**Task 1:** In the records, from the start up to and including the line with "### 4.5 Comparison", change "tractable" to "manageable" and leave every other word as it is. Reproduce only those lines, and omit the pictures.

**Passage to read:**
++++++++++++++++++++

The Everyrealm Cases
One judge in the Southern District of New York has issued two decisions, with very different outcomes, interpreting the scope of the EFAA. In Yost v. Everyrealm, Inc., No. 22 Civ. 6549 (PAE) (S.D.N.Y. Feb. 24, 2023), and Johnson v. Everyrealm, Inc., No. 22 Civ. 6669 (PAE) (S.D.N.Y. Feb. 24, 2023), different plaintiffs, Katherine Yost and Teyo Johnson, shared the same defendant, Everyrealm. Both Yost and Johnson alleged being subjected to sexual harassment by Janine Yorio, Everyrealm’s chief executive officer and a member of its board of directors. It was not until Everyrealm moved to compel arbitration under their respective employment agreements that Yost and Johnson then added sexual harassment claims to their respective cases and sought to preclude arbitration under the EFAA. However, the similarities ended there.
Yost: Implausibly pled claims do not invalidate an otherwise enforceable arbitration agreement under the EFAA.
Along with the sexual harassment claims added by her amended complaint, Yost alleged a multitude of federal and state law claims, including pay discrimination, retaliatory termination, and intentional infliction of emotional distress. Judge Paul A. Engelmayer laid a framework for determining enforcement of the EFAA. The court first determined which law should guide the analysis, then assessed the plausibility of the alleged sexual harassment claim under the guiding law. Based on these two factors, the court in Yost concluded that the EFAA requires that a plausible claim of sexual harassment be pled in order to present a barrier to arbitration.
The problem with Yost’s harassment claims was that none of the acts or remarks alleged as sexually harassing targeted Yost directly. In essence, as the court viewed her allegations, Yost had heard two comments by Yorio about other employees’ sexual orientations, neither directed to Yost.

++++++++++++++++++++

**Supplied data:**
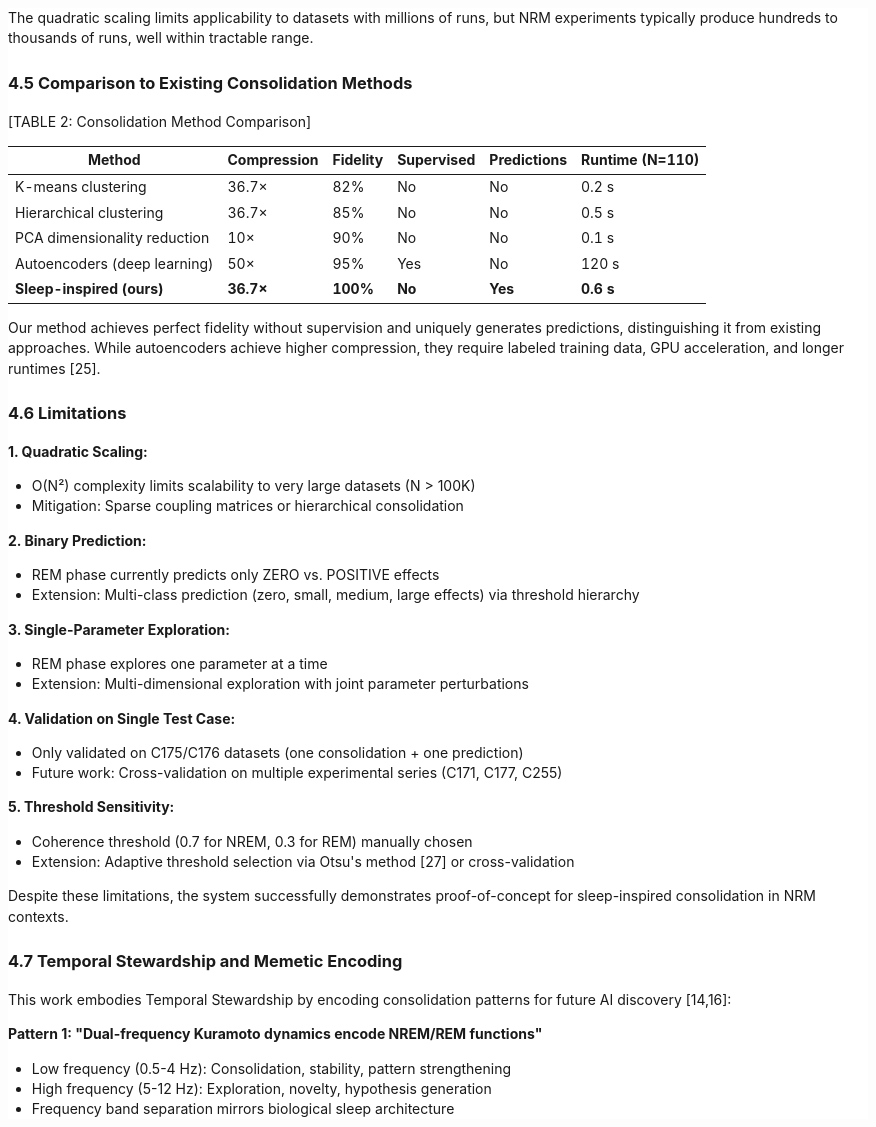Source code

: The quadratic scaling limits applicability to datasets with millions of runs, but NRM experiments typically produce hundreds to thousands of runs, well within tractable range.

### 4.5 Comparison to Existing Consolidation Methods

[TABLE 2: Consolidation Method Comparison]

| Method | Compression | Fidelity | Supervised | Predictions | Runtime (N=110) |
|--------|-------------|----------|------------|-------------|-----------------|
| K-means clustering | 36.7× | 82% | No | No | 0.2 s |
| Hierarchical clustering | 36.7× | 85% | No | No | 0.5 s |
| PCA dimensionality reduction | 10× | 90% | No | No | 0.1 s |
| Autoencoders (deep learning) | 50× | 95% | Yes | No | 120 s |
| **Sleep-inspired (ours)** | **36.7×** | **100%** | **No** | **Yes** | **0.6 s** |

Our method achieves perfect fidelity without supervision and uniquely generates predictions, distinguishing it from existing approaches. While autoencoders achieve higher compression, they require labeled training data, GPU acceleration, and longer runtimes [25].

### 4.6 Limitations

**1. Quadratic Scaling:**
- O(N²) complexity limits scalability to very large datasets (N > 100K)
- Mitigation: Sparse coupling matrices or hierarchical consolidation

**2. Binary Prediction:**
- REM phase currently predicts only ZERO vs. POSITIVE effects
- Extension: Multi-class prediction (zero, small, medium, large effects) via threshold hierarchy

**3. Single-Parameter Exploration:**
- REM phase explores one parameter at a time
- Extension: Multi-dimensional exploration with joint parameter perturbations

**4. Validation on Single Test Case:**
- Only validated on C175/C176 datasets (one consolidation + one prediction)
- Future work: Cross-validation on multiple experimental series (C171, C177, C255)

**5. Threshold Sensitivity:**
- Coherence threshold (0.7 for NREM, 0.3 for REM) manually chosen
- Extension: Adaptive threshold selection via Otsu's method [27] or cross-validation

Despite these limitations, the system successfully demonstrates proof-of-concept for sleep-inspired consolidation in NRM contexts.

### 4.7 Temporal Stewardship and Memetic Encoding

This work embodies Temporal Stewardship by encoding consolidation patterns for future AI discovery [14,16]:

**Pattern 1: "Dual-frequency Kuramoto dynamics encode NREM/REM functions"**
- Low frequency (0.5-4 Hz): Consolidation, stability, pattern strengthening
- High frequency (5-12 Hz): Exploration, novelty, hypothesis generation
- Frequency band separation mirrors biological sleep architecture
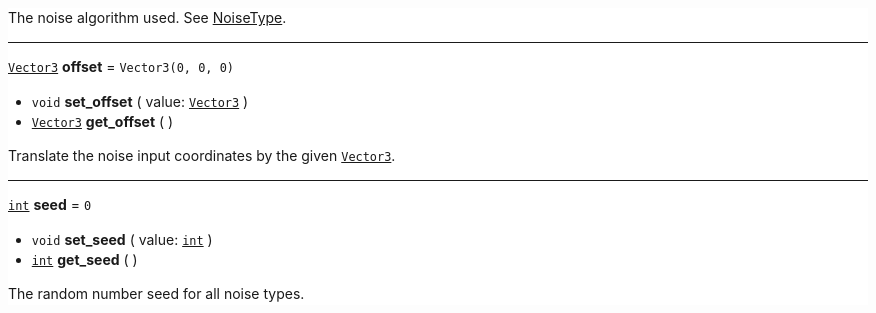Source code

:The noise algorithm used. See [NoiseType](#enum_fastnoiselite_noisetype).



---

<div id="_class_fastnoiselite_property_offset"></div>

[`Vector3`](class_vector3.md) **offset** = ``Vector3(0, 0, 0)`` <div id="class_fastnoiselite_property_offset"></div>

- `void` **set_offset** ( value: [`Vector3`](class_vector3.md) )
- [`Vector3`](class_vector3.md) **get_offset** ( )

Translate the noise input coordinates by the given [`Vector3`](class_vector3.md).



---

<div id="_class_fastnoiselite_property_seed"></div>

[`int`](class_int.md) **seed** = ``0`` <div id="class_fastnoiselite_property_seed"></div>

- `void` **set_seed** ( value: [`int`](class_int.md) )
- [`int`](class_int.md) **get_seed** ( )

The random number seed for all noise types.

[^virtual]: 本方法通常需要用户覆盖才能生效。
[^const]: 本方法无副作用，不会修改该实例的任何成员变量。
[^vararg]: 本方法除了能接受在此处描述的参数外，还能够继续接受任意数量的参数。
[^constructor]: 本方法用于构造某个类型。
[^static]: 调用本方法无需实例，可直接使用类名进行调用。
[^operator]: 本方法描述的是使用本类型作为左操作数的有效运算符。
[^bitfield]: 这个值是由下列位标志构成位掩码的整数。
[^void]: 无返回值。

++++++++++++++++++++

**Task 2:** In the passage on the Everyrealm cases, turn the paragraph beginning "Along with the sexual harassment claims" into a short bulleted list that keeps its main facts.

**Task response 1:**
Source code

: The quadratic scaling limits applicability to datasets with millions of runs, but NRM experiments typically produce hundreds to thousands of runs, well within manageable range.

### 4.5 Comparison to Existing Consolidation Methods

**Task response 2:**
- Yost's amended complaint added sexual harassment claims to many federal and state law claims, including pay discrimination, retaliatory termination, and intentional infliction of emotional distress.
- Judge Paul A. Engelmayer set out a framework for deciding whether the EFAA applies.
- The court first identified the law that should guide the analysis.
- It then judged whether the sexual harassment claim was plausible under that law.
- Conclusion: the EFAA blocks arbitration only when a plausible sexual harassment claim is pled.